Donald L. Kostelec, AICP
Principal, Kostelec Planning, LLC
Phone: (828) 989-5811
Work: Don Kostelec, AICP, is the principal of Kostelec Planning in Asheville. Don was the project manager for both the Haywood County Comprehensive Bicycle Plan and the Buncombe County Greenways & Trails Master Plan, as well as the associated Health Impact Assessments. He has worked in both the public and private sector managing pedestrian, bicycle, greenways and transit plans for more than 12 years in North Carolina, Idaho, Washington and the United Arab Emirates. Don is a board member of the NC Active Transportation Alliance, the Leadership Team of NC Eat Smart / Move More, and the Buncombe Bicycle Education Network. He is an adjunct professor in Western Carolina University's Master of Public Affairs program.
Education: Master of Urban Planning & Policy, University of Illinois at Chicago. Bachelor of Science, Political Science & Journalism, Western Carolina University.

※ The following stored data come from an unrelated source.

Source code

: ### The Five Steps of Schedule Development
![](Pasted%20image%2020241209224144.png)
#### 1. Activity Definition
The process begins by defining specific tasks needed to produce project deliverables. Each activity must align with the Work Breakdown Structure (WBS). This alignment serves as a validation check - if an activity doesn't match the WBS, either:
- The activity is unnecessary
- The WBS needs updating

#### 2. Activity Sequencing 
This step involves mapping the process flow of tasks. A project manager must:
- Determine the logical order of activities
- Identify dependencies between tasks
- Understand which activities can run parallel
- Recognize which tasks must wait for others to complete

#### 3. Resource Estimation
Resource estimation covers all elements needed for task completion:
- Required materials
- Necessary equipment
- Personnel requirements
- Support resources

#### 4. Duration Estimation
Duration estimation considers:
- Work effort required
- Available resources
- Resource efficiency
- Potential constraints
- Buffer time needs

Past Assignments: "Health Impact Assessments: Collaboration for Improving Planning and Policy Initiatives." North Carolina Chapter of APA. September 2012. Wilmington, NC. "HIA for Active Transportation: Addressing Obesity in Western NC through Bicycle and Greenway Planning." Southern Obesity Summit. October 2012. Charlotte, NC. "Health Impact Assessments: Typologies for Transportation Projects and Planning" (P12-6319). 2012 Annual Meeting of the Transportation Research Board. January 2012. Washington, DC. "Transportation Demand Management and Public Health: Are we making the connection?." Association for Commuter Transportation Annual Conference. July 212. Savannah, GA.